[Alıştırma Yönergesi] Yoksulluk nafakası ve mal rejimine ilişkin metni, gösterilen son satırın ardından sürdürebilir misiniz?

--- Metin Alıntısı ---

AVRUPA BİRLİĞİ’NE ÜYE ÜLKELERDE YOKSULLUK NAFAKASI VE MAL REJİMİ UYGULAMALARI

Ankara, 29 Ağustos 2023

Türkiye Cumhuriyeti Anayasası’nın 41. Maddesine göre açıkça “Aile, Türk toplumunun temelidir.” Bu bağlamda aileye ilişkin hukuki meselelerin aileyi meydana getiren her bireyin lehine, adaletli bir biçimde çözüme kavuşturulması önem arz etmektedir. Bu bağlamda Türk Hukuku’nda mal rejimi ve nafaka meselesinin derinlemesine incelendiği çalışmamızın bu kısmında, mal rejimi ve nafakanın kısa tanımlamaları yapılarak Avrupa Birliği’ne üye bazı devletlerin mal rejimi ve nafakaya ilişkin düzenlenmelerine yer verilecektir.

1. Mal Rejimi Nedir?

Mal rejimi, eşlerin evlenmeden önce ve evlilik sırasında sahip oldukları mallar üzerindeki hakların kullanımı ve yürürlükteki Türk Medeni Kanununun 225. Maddesine göre eşlerden birinin ölümü veya başka bir mal rejiminin kabulüyle sona erdiğinde bu malların paylaştırılması olarak tanımlanabilir.

2. Türk Hukuku’nda Mal Rejimleri ve Yasal Mal Rejimi

Türk Medeni Kanunu dört tip mal rejimine yer vermiştir: edinilmiş mallara katılma, mal ayrılığı, paylaşmalı mal ayrılığı, mal ortaklığı. Edinilmiş mallara katılma rejimi, yasal mal rejimi olarak kabul edilmiş olup, bu mal rejimi tipine göre evliliğin sona ermesi durumunda, eşlerden her biri edinilmiş malların değeri üzerinden hesaplanan artık değerin yarısına ilişkin alacak hakkına sahip olacaktır.

3. Yoksulluk Nafakası Nedir?

--- Veri Bölümü ---

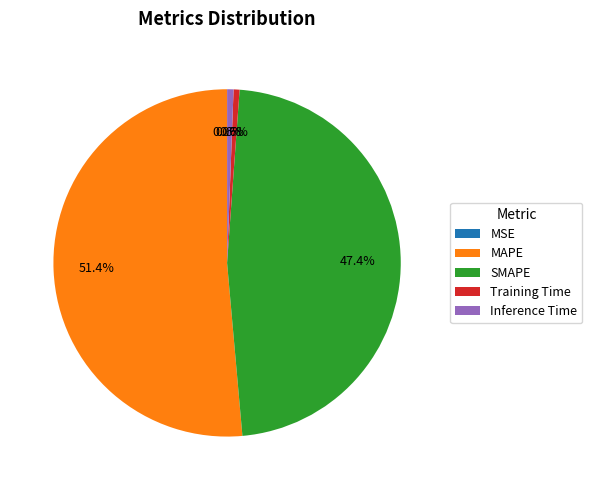

To the nearest percent, what portion does Inference Time represent?

1%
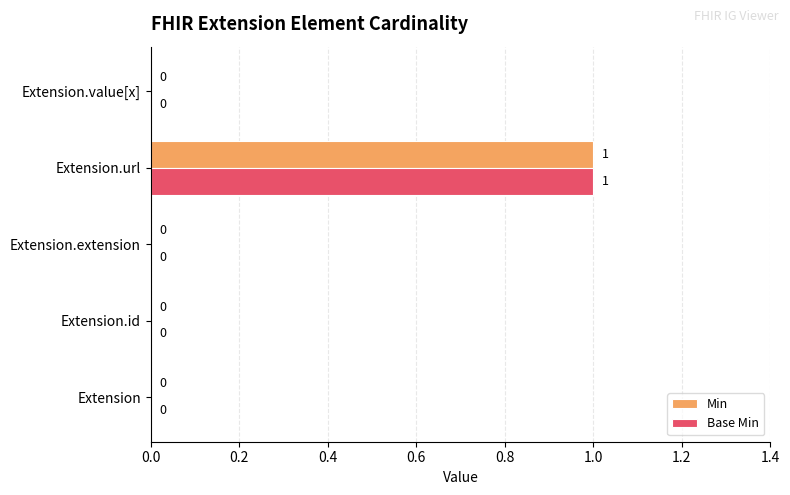

At which category is the sum across all series the highest?

Extension.url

---

[Alıştırma Yanıtı]
Türk Medeni Kanunu’nun 175. Maddesi uyarınca yoksulluk nafakası, boşanma yüzünden yoksulluğa düşecek tarafın, kusuru ağır olmamak koşuluyla geçimi için, diğer taraftan mali gücü oranında süresiz olarak aldığı ödeme olarak tanımlanabilir.

4. Avrupa Birliği’ne Üye Devletlerde Mal Rejimi ve Yoksulluk Nafakası

a. Almanya

Alman Hukuku’nda yasal mal rejimi olarak “kazanç ortaklığı mal rejimi” benimsenmiştir. Bu mal rejimi türüne göre eşler, evlenmeden önce sahip olduğu ve evlilikleri süresince edindikleri mallar üzerinde malı edinen eşten ayrı olarak mülkiyet hakkına sahiptir ve malın tasarruf hakkına sahiptir. Bu tasarrufun istisnaları ise ev eşyaları ve malvarlığının bütünlüğü üzerinedir. Ev eşyalarına ve malvarlığının bütünlüğüne ilişkin tasarruflar mülkiyet hakkına sahip olmayan eşin rızasıyla gerçekleştirilir. Ayrıca Alman Medeni Kanunu’nda eşlerin mal rejimlerini seçmeleri mümkündür. Sözleşmesel mal rejimi türleri “mal ayrılığı” ve “mal ortaklığı” rejimleridir. Eşlerin kanunda sayılmayan başka bir mal rejimi türünü seçme hakları bulunmamaktadır. Uygulamada mal rejimi sözleşmelerine sıkça rastlanmasa da yapılan mal rejimi sözleşmelerinin “mal ayrılığı” rejimine dayandığı görülmektedir. Mal rejimi sözleşmelerinin noterler tarafından düzenlenmesi gerekmektedir.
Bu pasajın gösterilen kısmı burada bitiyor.